▶ [Tasks for this exercise]
**1)** Retype the part of the 3Sum Closest problem page starting with "O(n^2) time, O(1)" and going on through "sum != target时,在相应移动left/right指针之前,先计算abs(sum-target)的值,并更新结果。".
**2)** According to the 3Sum Closest problem page, what time and extra-space bounds apply?
**3)** Write what follows the last line of the 3Sum Closest problem page.

▶ [Article]
____________________

59.3Sum Closest
1.Description(Medium)
Given an array S of n integers, find three integers in S such that the sum is closest to a given number, target. Return the sum of the three integers.
Notice
You may assume that each input would have exactly one solution.
Example
For example, given arrayS=[-1 2 1 -4], and target =1. The sum that is closest to the target is2.(-1 + 2 + 1 = 2).
O(n^2) time, O(1) extra space
2.Code
3sum问题的变种。一样的遍历每个数,对剩余数组进行双指针扫描。区别仅仅在于当:
sum = A[left] + A[right]
(1) sum = target时直接返回
(2) sum != target时,在相应移动left/right指针之前,先计算abs(sum-target)的值,并更新结果。

____________________

Outline records
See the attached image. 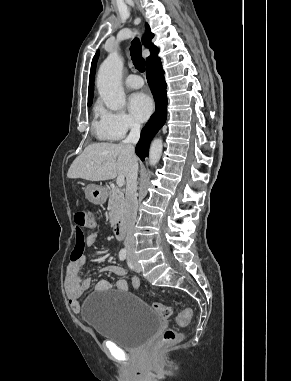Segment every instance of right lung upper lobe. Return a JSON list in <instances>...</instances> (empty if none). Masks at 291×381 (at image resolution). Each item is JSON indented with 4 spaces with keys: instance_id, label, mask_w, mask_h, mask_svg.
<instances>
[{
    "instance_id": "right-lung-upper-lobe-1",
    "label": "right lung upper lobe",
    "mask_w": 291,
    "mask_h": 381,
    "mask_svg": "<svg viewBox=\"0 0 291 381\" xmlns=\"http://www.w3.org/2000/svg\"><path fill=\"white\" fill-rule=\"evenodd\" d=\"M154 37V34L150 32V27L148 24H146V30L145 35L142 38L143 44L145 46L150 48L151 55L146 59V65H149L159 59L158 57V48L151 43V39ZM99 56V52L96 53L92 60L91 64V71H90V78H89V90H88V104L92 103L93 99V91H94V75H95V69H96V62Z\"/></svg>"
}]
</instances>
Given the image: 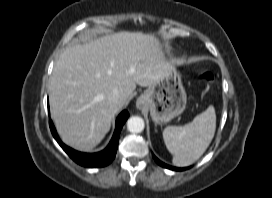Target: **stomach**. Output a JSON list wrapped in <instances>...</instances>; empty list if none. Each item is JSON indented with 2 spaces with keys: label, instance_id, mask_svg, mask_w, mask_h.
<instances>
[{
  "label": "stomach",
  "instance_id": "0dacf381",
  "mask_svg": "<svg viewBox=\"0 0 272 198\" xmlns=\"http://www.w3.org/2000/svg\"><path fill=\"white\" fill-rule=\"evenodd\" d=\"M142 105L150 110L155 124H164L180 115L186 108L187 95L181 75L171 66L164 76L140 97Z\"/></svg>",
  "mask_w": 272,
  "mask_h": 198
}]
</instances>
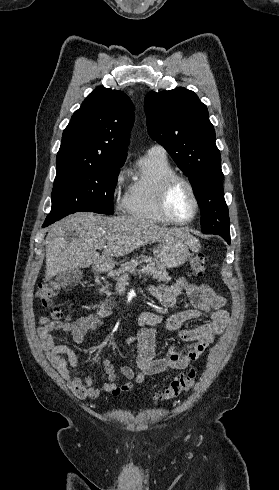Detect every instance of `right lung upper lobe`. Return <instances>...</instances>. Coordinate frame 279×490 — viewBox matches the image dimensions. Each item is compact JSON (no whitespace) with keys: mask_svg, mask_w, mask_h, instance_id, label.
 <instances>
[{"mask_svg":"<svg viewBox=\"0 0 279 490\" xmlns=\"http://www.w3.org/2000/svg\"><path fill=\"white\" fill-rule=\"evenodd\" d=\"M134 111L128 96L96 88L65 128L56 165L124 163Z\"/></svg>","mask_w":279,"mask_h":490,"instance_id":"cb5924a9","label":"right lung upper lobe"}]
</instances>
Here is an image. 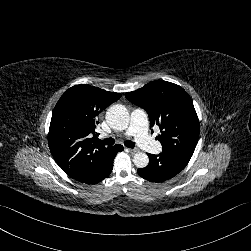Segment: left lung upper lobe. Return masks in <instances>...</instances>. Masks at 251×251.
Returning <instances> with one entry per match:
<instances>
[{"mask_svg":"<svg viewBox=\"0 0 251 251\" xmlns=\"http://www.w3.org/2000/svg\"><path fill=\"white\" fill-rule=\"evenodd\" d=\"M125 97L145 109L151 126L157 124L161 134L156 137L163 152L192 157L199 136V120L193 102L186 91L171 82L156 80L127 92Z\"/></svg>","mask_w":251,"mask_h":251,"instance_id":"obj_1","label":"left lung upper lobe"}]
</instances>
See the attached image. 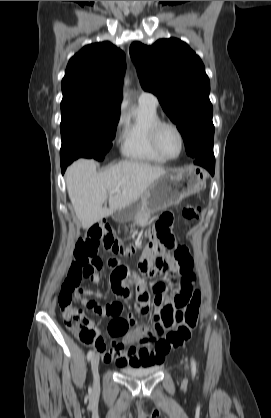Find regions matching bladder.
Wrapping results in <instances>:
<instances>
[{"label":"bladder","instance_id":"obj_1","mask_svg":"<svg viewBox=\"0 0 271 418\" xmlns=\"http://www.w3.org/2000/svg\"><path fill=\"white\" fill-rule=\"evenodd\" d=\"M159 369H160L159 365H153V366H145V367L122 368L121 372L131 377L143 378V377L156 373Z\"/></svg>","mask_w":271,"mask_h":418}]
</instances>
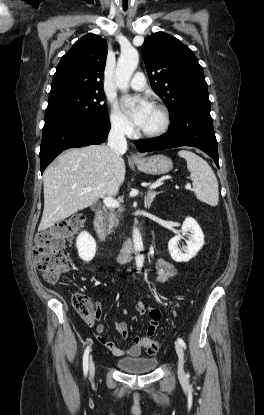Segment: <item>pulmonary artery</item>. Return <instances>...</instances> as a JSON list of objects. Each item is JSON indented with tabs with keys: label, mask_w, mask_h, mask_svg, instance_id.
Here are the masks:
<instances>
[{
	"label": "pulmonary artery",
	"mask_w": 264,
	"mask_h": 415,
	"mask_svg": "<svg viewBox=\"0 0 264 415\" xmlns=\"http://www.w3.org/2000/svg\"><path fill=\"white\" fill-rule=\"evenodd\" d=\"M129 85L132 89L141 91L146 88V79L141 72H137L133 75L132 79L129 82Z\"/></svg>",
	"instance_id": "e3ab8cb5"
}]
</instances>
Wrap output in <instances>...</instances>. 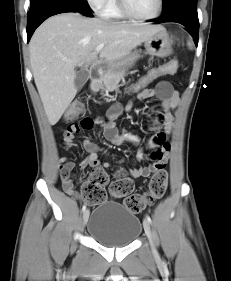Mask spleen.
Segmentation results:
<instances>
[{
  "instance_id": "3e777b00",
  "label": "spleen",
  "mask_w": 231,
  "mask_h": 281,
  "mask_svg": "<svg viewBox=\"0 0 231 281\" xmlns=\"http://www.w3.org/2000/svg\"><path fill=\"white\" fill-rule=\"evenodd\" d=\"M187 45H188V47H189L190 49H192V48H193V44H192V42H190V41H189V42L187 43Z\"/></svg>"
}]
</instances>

____________________

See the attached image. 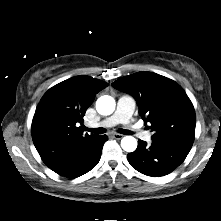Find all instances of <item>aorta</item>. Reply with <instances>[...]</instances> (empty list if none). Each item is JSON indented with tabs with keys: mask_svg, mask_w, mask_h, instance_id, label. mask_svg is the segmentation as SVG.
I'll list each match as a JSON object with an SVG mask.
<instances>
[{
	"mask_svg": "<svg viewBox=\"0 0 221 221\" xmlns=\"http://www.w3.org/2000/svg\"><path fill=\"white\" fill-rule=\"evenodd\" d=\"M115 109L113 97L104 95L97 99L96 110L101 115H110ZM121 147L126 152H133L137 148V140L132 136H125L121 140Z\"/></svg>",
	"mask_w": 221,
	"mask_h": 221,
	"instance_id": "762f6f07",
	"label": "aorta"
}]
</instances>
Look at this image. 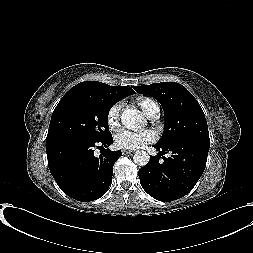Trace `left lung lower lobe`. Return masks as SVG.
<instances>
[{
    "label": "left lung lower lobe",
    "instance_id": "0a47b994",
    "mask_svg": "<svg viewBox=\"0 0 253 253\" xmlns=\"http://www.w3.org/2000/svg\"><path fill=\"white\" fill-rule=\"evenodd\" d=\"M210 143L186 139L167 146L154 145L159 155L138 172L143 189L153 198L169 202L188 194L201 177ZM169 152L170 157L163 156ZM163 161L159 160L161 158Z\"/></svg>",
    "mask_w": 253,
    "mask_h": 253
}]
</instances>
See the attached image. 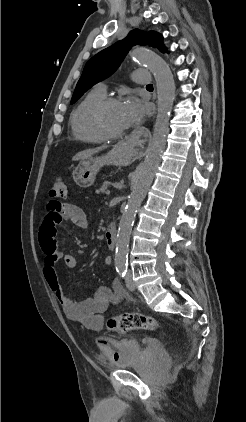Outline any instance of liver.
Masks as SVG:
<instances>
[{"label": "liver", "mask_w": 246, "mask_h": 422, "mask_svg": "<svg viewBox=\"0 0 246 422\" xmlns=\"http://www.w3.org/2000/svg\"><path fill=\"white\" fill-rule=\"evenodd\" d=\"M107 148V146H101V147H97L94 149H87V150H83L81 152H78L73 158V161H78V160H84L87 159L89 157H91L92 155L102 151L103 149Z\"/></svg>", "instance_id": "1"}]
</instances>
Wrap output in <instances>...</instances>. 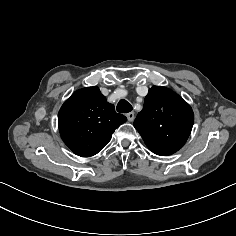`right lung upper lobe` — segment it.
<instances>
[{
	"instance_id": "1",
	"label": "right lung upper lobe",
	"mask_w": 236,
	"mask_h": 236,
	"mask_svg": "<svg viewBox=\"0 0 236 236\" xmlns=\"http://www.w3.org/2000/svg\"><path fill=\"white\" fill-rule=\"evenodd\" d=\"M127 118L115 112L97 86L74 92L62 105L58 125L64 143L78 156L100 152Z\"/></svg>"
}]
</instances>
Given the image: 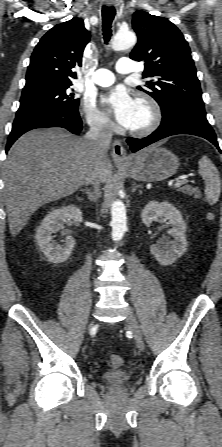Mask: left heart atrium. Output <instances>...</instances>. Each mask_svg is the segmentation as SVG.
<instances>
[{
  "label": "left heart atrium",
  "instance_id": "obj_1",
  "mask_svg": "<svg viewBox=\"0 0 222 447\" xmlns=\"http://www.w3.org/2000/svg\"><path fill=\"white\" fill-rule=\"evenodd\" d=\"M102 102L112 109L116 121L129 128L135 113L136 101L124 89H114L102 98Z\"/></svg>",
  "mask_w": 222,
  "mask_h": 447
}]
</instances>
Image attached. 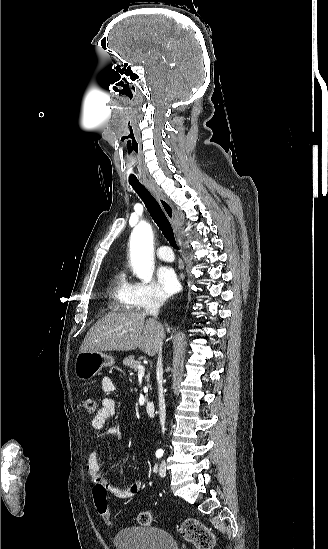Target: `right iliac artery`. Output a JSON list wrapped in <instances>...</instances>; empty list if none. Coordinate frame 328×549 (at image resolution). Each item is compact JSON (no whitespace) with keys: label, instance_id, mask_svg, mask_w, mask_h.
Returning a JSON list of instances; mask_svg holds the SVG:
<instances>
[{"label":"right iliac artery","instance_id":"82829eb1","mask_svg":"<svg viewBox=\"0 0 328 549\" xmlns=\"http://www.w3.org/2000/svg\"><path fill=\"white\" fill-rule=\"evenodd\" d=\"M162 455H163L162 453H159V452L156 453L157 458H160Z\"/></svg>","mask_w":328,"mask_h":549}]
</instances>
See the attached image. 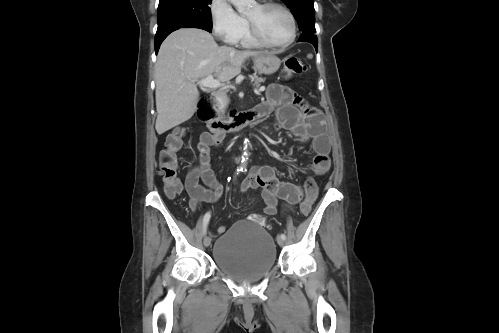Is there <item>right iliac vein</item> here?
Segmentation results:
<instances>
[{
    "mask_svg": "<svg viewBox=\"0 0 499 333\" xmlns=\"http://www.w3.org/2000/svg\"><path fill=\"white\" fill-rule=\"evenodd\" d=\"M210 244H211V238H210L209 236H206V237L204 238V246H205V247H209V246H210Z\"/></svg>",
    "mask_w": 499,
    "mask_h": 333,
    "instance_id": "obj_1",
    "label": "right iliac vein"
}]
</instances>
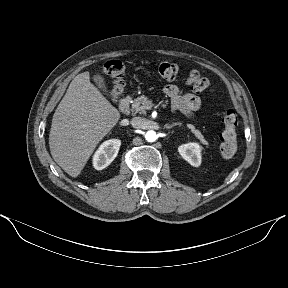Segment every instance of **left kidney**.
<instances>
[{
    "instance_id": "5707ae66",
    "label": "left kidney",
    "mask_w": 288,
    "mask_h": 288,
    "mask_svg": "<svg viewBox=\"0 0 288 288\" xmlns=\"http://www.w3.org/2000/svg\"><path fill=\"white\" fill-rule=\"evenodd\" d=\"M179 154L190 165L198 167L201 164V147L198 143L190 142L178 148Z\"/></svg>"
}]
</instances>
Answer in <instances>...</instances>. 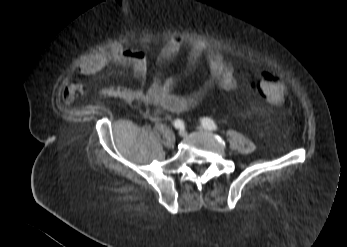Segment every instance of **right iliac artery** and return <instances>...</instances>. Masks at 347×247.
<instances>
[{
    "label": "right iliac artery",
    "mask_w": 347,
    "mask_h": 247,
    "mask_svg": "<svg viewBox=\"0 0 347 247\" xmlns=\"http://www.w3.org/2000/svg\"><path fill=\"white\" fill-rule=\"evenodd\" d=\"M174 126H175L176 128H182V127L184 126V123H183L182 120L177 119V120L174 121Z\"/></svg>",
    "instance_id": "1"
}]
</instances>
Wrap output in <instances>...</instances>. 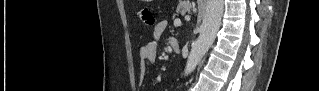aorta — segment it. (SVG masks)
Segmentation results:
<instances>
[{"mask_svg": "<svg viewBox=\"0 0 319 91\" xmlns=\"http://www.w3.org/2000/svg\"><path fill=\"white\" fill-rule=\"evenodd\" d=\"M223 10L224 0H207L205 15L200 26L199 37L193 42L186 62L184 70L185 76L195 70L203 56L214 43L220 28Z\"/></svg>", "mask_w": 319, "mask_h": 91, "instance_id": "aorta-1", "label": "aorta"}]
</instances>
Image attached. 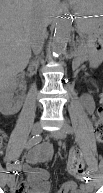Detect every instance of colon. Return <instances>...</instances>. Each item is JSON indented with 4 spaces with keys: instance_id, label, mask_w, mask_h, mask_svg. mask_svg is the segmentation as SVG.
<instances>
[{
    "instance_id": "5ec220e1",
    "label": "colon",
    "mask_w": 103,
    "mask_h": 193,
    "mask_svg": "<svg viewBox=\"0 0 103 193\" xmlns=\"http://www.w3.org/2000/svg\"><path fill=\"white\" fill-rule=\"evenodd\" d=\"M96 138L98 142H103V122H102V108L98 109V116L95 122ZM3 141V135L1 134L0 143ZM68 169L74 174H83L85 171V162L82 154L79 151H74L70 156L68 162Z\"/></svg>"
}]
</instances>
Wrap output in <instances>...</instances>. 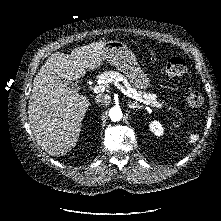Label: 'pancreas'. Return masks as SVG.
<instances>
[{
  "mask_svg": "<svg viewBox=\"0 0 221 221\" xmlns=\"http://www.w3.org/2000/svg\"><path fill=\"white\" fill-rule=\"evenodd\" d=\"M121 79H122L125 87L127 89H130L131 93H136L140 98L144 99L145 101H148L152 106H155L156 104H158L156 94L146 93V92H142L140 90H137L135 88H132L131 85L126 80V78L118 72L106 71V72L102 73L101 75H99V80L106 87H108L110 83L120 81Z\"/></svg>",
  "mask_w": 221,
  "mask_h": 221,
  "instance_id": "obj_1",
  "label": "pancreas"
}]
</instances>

____________________

▶ [The answers]
**1)**
O(n^2) time, O(1) extra space
2.Code
3sum问题的变种。一样的遍历每个数,对剩余数组进行双指针扫描。区别仅仅在于当:
sum = A[left] + A[right]
(1) sum = target时直接返回
(2) sum != target时,在相应移动left/right指针之前,先计算abs(sum-target)的值,并更新结果。

**2)** O(n^2) time and O(1) extra space.

**3)**
public int threeSumClosest(int[] numbers, int target) {
if(numbers==null || numbers.length<3){
return 0;
}
Arrays.sort(numbers);
int mindiff=Integer.MAX_VALUE;
for(int i=0;i<numbers.length-2;i++){
int left=i+1;
int right=numbers.length-1;
while(left<right){
//这里diff用sum-target,之后返回的时候直接返回target+diff即可。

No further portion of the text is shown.